Strange things are afoot.
About an hour ago I left work to meet up with people and make fun of M.E., who is currently standing outside the Thompson Center wearing a white spandex onesie with a blaring iron on transfer image of Eliza Dushku. She's wandering amidst a sea of snowy mannequins and other unitarded models, handing out chocolates for an official Fox promotion for the opening of Dollhouse tonight.
So we pointed and laughed. Took pictures.
"You couldn't pay me to do that," Sookie shakes her head.
"Dude, she's getting paid a lot to do it, and you know she's gonna walk out of all this with a new girl to mess around with. Because if anyone can pick up chicks in a silkscreened spandex onesie, it's M.E."
"I don't think I could pick up anyone in a white spandex onesie."
Rob just laughs. I think he's uncomfortable, after hearing Gyna and I talking about how ridiculous things are right now.
According to Gyna, "Dude, you and I had the wierdest conversation last night. I can't imagine what someone listening in would have thought. Threesomes gone terribly awry, cripples being nice to us, shocking heterosexuality. She was holding hands with a boy! I was freaking out!"
"Well, we did suspect that she was trying to be straight now."
"I know, but still! So wierd. I have Teen Wolf scratches all over me from crazy car make out. We're going to spend Valentine's Day at the VFW--"
"Yes: VFW Valentines. Surrounded by men in mullets, fanny packs, and fake white trash teeth. Best. Saturday. Ever."

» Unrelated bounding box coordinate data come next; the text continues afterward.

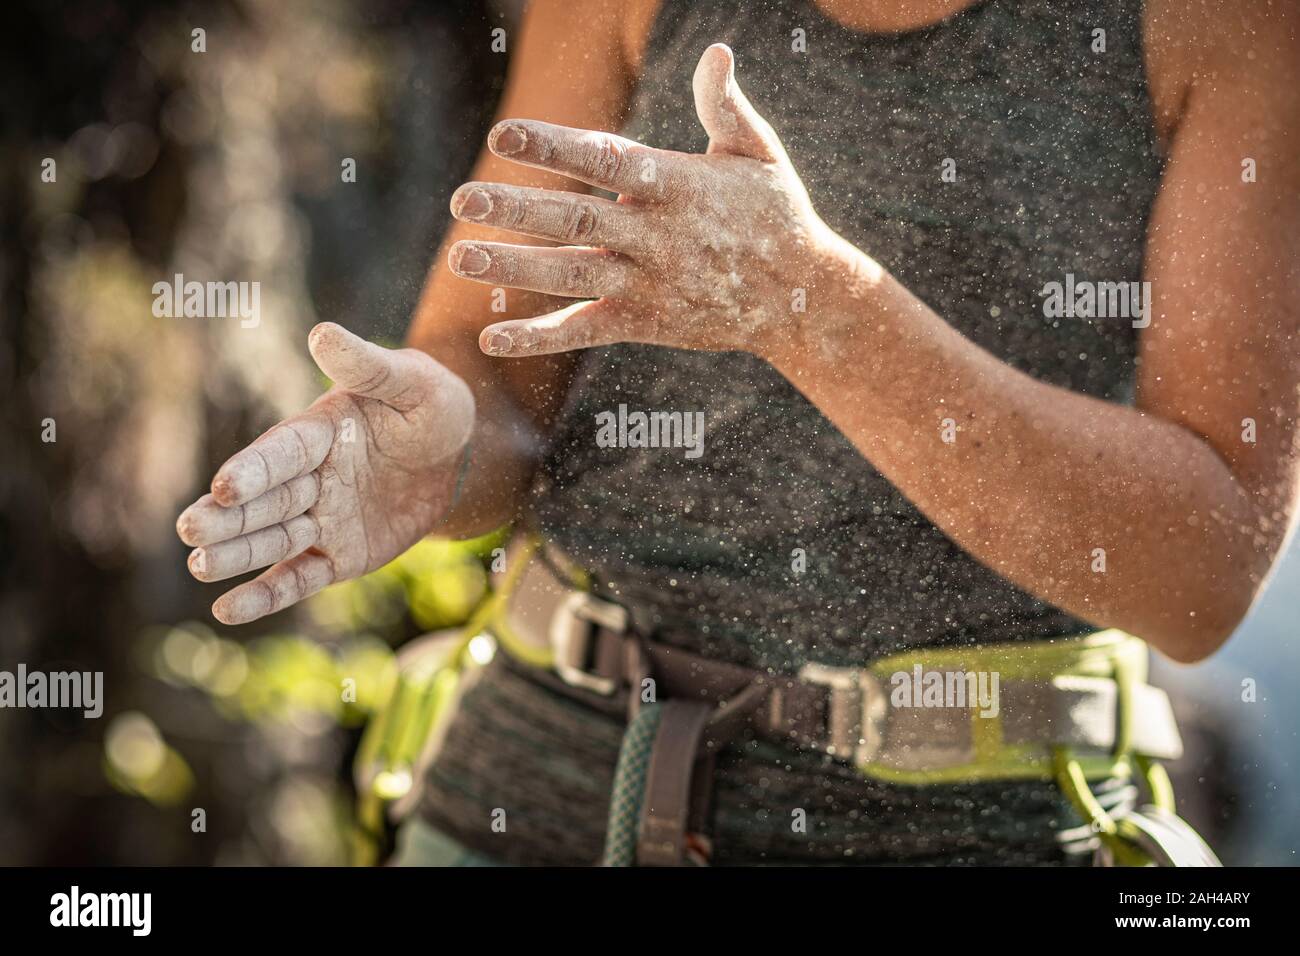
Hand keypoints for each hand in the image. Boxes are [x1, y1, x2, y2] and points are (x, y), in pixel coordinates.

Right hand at [176, 323, 474, 624]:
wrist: (460, 457)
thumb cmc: (433, 407)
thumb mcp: (412, 382)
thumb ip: (368, 366)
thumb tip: (323, 333)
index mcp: (319, 432)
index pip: (282, 452)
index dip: (256, 469)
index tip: (225, 485)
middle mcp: (310, 477)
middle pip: (265, 500)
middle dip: (228, 517)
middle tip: (191, 531)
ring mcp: (321, 519)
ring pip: (274, 540)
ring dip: (237, 555)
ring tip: (200, 567)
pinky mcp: (337, 556)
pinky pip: (298, 578)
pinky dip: (266, 596)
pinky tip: (228, 610)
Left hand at [447, 43, 876, 359]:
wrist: (805, 299)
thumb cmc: (779, 216)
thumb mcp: (760, 155)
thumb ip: (727, 107)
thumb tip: (717, 51)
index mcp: (678, 185)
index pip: (606, 160)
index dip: (554, 148)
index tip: (504, 135)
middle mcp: (657, 236)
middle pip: (577, 220)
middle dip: (517, 209)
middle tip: (461, 199)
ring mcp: (648, 283)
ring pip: (572, 275)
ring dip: (515, 267)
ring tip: (460, 257)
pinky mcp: (644, 324)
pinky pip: (585, 330)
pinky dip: (540, 336)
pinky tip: (492, 338)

"It is going to be so hot."
"You know it."
"But still. Our lives are weird. Aren't our lives weird? That this is the norm?"
Thinking about it, I am in the middle of trying to reconcile our friends' love lives using naught but the awesome power of my thumbs and witty, deprecating text messages. And we're going to be in the worlds largest pie fight. Ideally, pie fights should be impromptu, but this will have to do. I get paid to save children and sometimes to sing with a karaoke band (March 7th, bitches).
I'm riding a train to New Orleans to work at a soup kitchen and maybe sneak into the Tennessee Williams literary festival which should be bad ass (because I am broke, and a dork, and just want to wander up to a strange gorgeous man and gasp with gloom and hunger: "Straight? What's straight? A line can be straight, or a street, but the heart of a human being?"). I've really been having crazy dreams lately, which means things are normal, because my dreams are usually fucked up.
Gorilla-centaurs and eating the sun and the like.
Now, reading that, it doesn't really sound fascinating. Maybe it was just the conversation that we had. Anything sounds interesting when you say it with enough gusto.